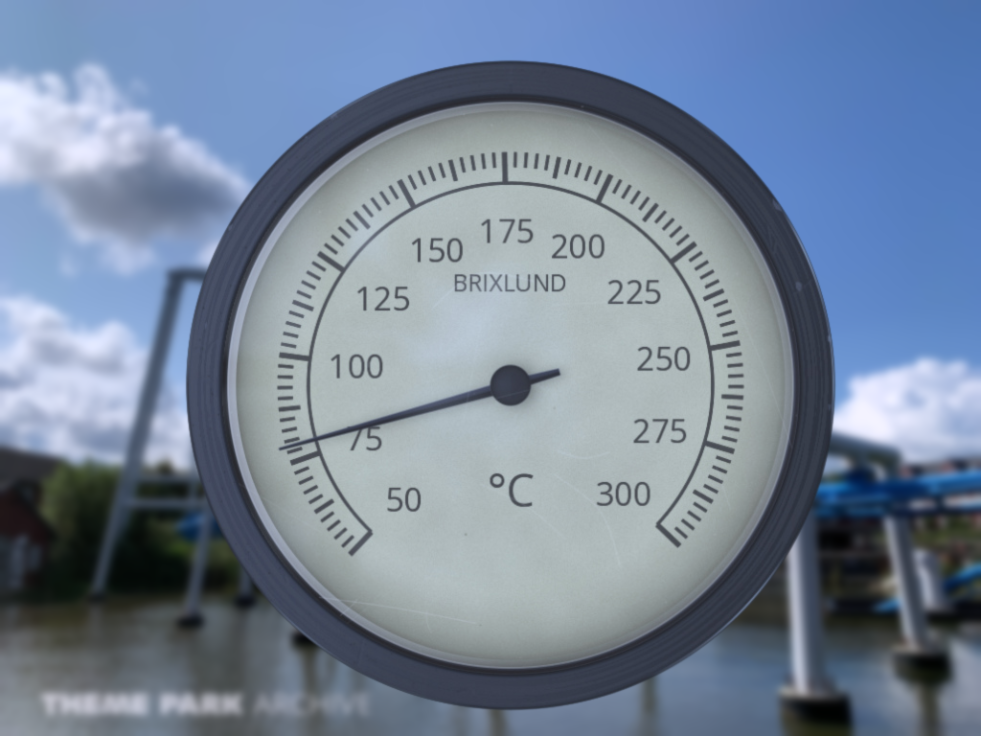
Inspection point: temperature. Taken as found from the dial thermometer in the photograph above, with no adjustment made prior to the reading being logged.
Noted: 78.75 °C
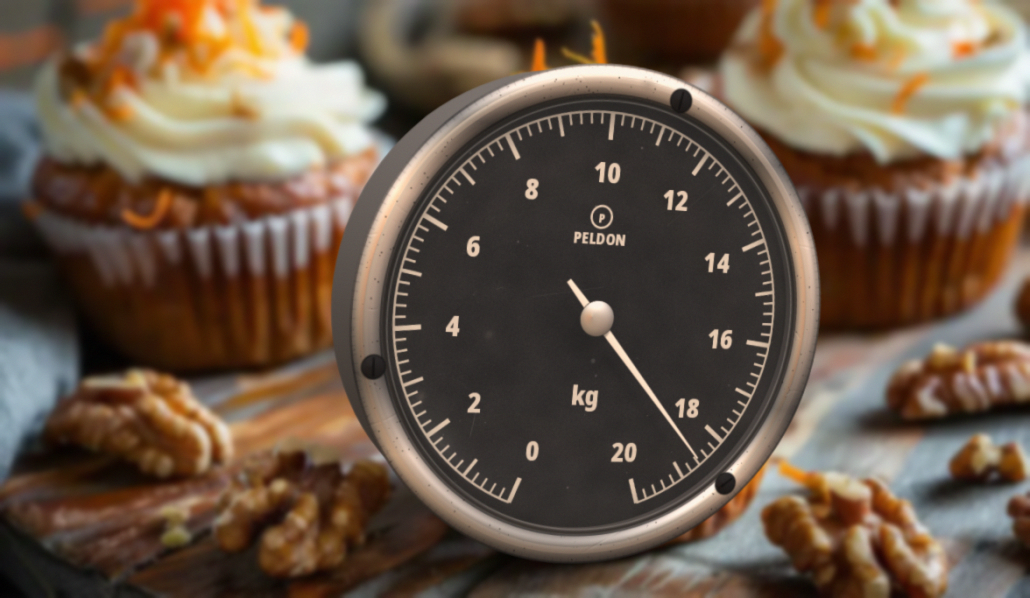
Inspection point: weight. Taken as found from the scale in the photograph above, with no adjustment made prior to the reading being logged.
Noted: 18.6 kg
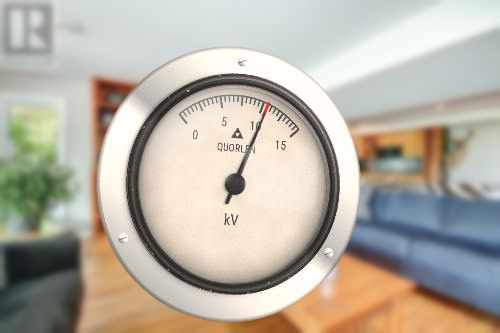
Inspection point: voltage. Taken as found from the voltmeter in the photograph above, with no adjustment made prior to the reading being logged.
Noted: 10.5 kV
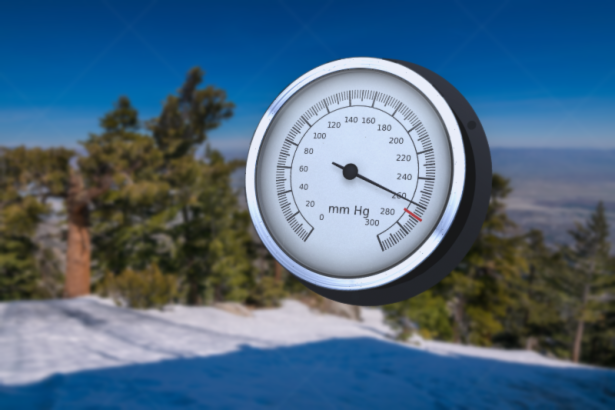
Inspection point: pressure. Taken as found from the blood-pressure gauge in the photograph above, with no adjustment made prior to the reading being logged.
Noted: 260 mmHg
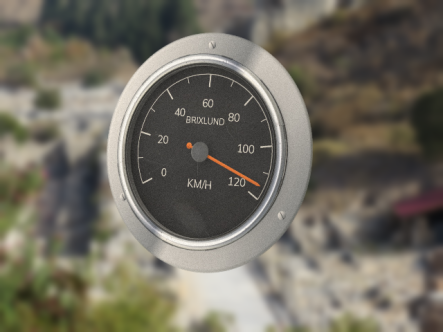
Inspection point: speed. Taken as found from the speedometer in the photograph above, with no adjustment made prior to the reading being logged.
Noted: 115 km/h
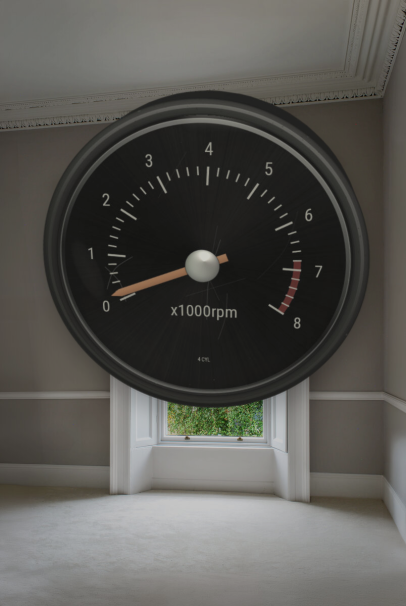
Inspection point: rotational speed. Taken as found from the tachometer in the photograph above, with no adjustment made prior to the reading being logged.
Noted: 200 rpm
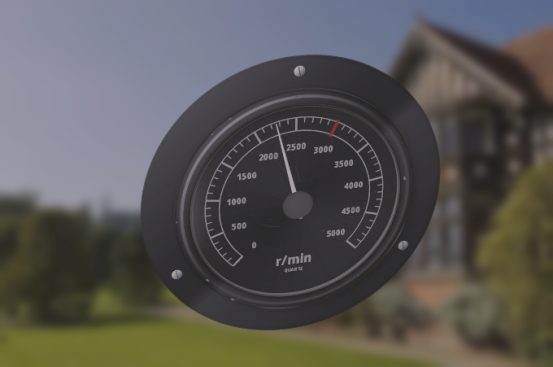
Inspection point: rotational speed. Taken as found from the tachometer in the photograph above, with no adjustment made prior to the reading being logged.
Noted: 2250 rpm
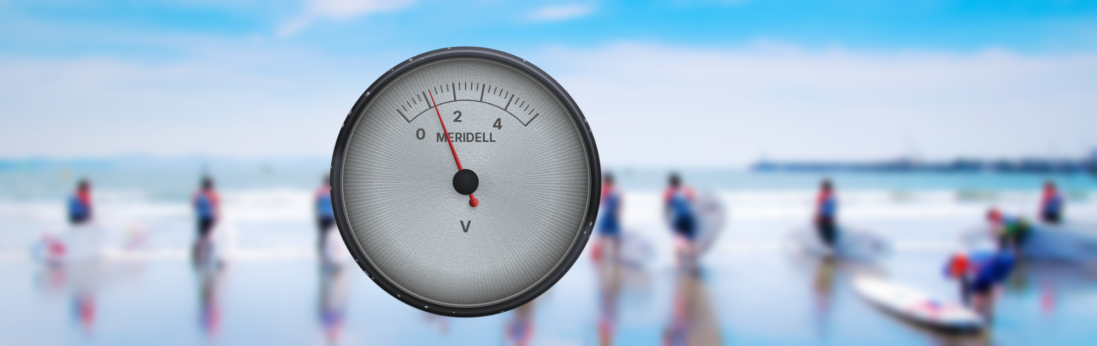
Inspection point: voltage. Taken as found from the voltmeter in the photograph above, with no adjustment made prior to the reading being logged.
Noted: 1.2 V
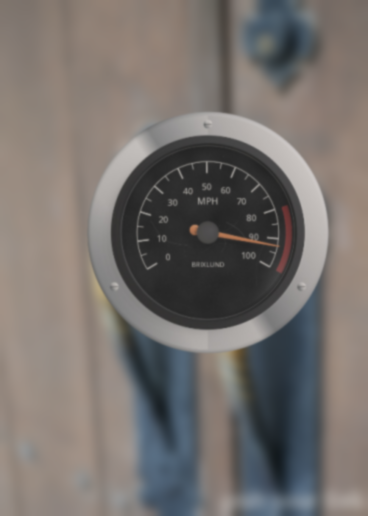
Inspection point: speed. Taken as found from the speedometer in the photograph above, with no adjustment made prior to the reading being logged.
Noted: 92.5 mph
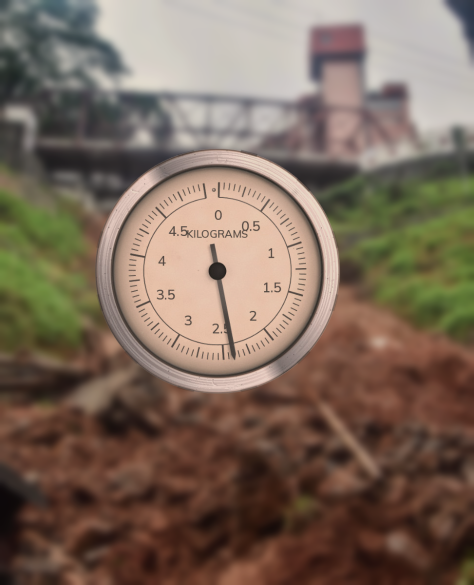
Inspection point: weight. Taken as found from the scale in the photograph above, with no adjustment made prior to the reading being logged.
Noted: 2.4 kg
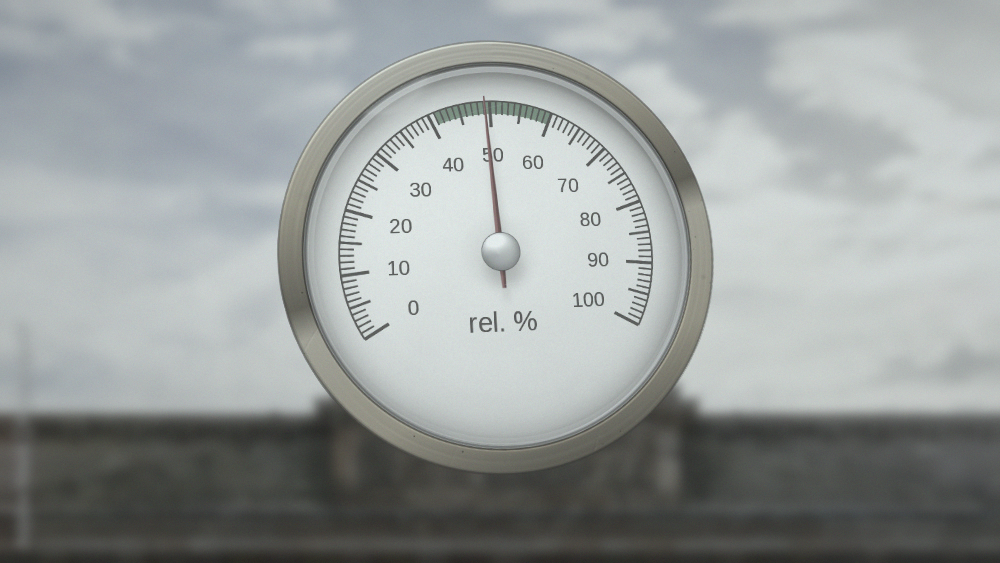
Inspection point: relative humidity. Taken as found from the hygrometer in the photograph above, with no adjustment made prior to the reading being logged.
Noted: 49 %
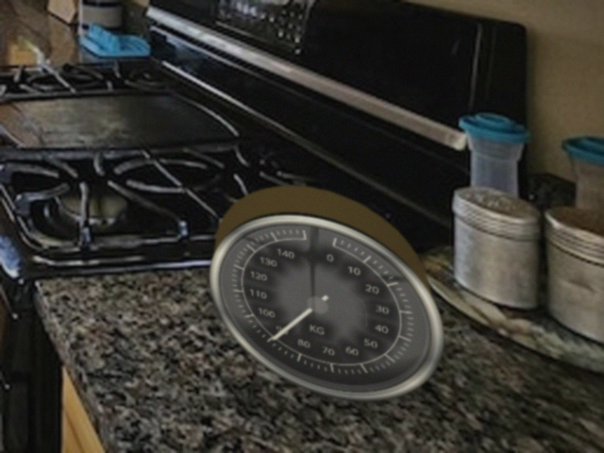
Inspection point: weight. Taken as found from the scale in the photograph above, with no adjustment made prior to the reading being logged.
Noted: 90 kg
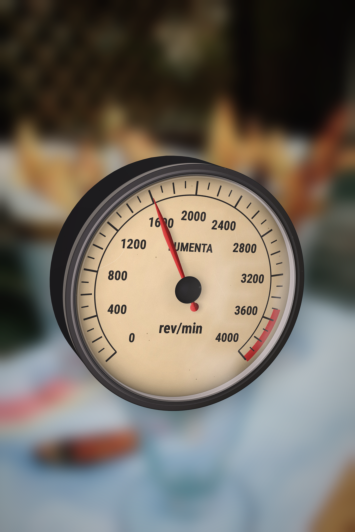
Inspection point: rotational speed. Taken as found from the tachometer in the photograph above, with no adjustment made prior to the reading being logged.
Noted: 1600 rpm
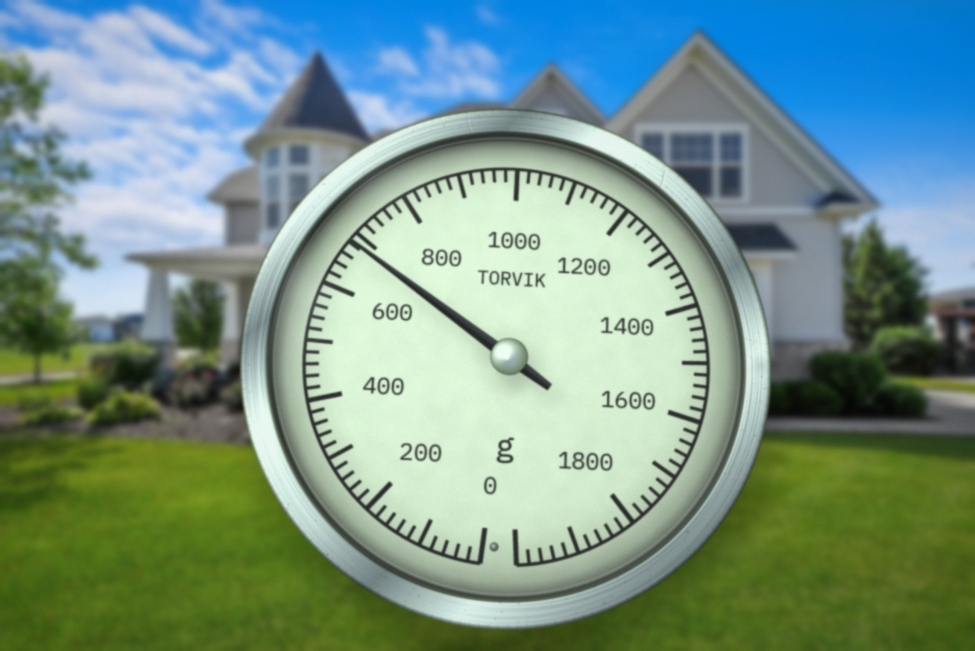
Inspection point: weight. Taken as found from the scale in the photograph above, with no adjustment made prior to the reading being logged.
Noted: 680 g
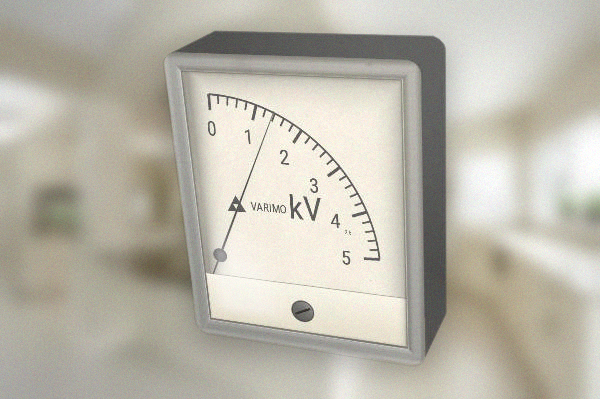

* [Task description]: Change every "Taken as found" in the records above to "Read as found" and write all the records out again with nothing else altered. Leave the pictures out.

* [Answer]:
Inspection point: temperature. Read as found from the dial thermometer in the photograph above, with no adjustment made prior to the reading being logged.
Noted: 78.75 °C
Inspection point: weight. Read as found from the scale in the photograph above, with no adjustment made prior to the reading being logged.
Noted: 18.6 kg
Inspection point: voltage. Read as found from the voltmeter in the photograph above, with no adjustment made prior to the reading being logged.
Noted: 10.5 kV
Inspection point: pressure. Read as found from the blood-pressure gauge in the photograph above, with no adjustment made prior to the reading being logged.
Noted: 260 mmHg
Inspection point: speed. Read as found from the speedometer in the photograph above, with no adjustment made prior to the reading being logged.
Noted: 115 km/h
Inspection point: rotational speed. Read as found from the tachometer in the photograph above, with no adjustment made prior to the reading being logged.
Noted: 200 rpm
Inspection point: rotational speed. Read as found from the tachometer in the photograph above, with no adjustment made prior to the reading being logged.
Noted: 2250 rpm
Inspection point: voltage. Read as found from the voltmeter in the photograph above, with no adjustment made prior to the reading being logged.
Noted: 1.2 V
Inspection point: speed. Read as found from the speedometer in the photograph above, with no adjustment made prior to the reading being logged.
Noted: 92.5 mph
Inspection point: weight. Read as found from the scale in the photograph above, with no adjustment made prior to the reading being logged.
Noted: 2.4 kg
Inspection point: relative humidity. Read as found from the hygrometer in the photograph above, with no adjustment made prior to the reading being logged.
Noted: 49 %
Inspection point: weight. Read as found from the scale in the photograph above, with no adjustment made prior to the reading being logged.
Noted: 90 kg
Inspection point: rotational speed. Read as found from the tachometer in the photograph above, with no adjustment made prior to the reading being logged.
Noted: 1600 rpm
Inspection point: weight. Read as found from the scale in the photograph above, with no adjustment made prior to the reading being logged.
Noted: 680 g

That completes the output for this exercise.